Friday, February 6, 2009

Pushing on a string

From the Skeptical Optimist
The Fed has been "printing money" (purchasing assets from the public with money it has the power to create from so-called thin air) at an unprecedented pace in recent months, as we've discussed before. The objective is to stimulate lending and borrowing, which is the heartbeat of the economy. But all that new (base) money hasn't been doing much stimulating so far.

Below is a chart from the St. Louis Fed showing what the banks are doing with all that new base money: they aren't lending it out [...more precisely, they aren't using it to back new loans]; they're sitting on it, in the form of "excess reserves."

That explains why all that "money printing" by the Fed isn't causing price/wage inflation.
It's certainly true that the Fed cannot push on a string. It's also true that monetary policy takes time to take effect---anywhere from a year to two years. The Fed has tripled the size of its balance sheet in recent months. That's a lot of new monetary base.

Eventually, new money will start to show up in the economy in a big way. When it does, the Fed will not be able to benignly remove it without consequence.

If monetary policy were actually capable of improving human welfare, and if the Fed understood how to do it, we'd all be rich as God already. Commons sense (which is what good economics really is) tells us that creating more or less money is not the road to economic prosperity.

Keynesians mistake spending for production. Monetarists mistake credit for production. If you want to understand economics, it really helps to analyze whatever is the issue as if there were no money. That's not easy, because we are so used to money as a medium of exchange (a quite necessary medium, by the way).

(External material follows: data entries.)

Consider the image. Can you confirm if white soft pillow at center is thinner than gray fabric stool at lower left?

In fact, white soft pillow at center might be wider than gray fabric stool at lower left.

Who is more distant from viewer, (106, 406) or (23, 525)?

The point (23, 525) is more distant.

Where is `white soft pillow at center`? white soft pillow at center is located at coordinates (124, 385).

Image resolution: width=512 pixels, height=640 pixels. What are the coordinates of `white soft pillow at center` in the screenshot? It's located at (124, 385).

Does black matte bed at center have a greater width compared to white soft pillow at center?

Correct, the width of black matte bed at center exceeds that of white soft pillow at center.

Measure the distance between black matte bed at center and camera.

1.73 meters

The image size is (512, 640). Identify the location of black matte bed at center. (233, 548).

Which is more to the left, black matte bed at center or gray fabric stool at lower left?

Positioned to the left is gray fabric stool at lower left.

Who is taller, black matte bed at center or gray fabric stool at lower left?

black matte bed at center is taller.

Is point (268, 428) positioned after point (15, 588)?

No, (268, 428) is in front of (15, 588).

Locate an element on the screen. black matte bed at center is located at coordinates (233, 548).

We cannot do without money, but we can do without changes in its purchasing power. Just about any quantity of money will work, so long as people know how much of it there is and know that its purchasing power is not being systematically manipulated by 7 governors plus 5 Fed bank presidents (the Open Market Committee).

One really has to ask the obvious questions. If the Fed knows what it's doing, and if regulators know what they're doing, why are we having this financial debacle and the recession it has spawned? Keynes suggested "animal spirits." I suggest a much better answer. Neither the Fed nor the regulators can deliver what they say they can; namely, economic stability and sustainable growth with low unemployment. What they can deliver is massive uncertainty, which leads to exactly what we have now---recession and a credit crunch.

Financial instability and recessions are not accidents; they are also not random. It is most charitable to say they are caused by mistakes made by monetary policy makers (the Fed) and fiscal policy makers (the Congress). Less charitable explanations are also available.

2 comments:

Anonymous said...

whooooa!!! i thought that when banks had excess reserves they either had to lend it or send it back to the FED. thats what you told us right? then what the frig are they doing with that much in reserve >:-(

David L. Kendall said...

Banks keep reserves in an account with their regional Fed bank. Banks do not have to make new loans. Instead, if a bank has no credit worthy borrowers, the bank just has excess reserves. Of course, we wouldn't want banks to make loans to households or businesses the banks think would not pay them back.

Right now, we have so much uncertainty in the economy that banks are worried about making new loans, either to other banks, businesses, or households. That's the so-called "credit crunch."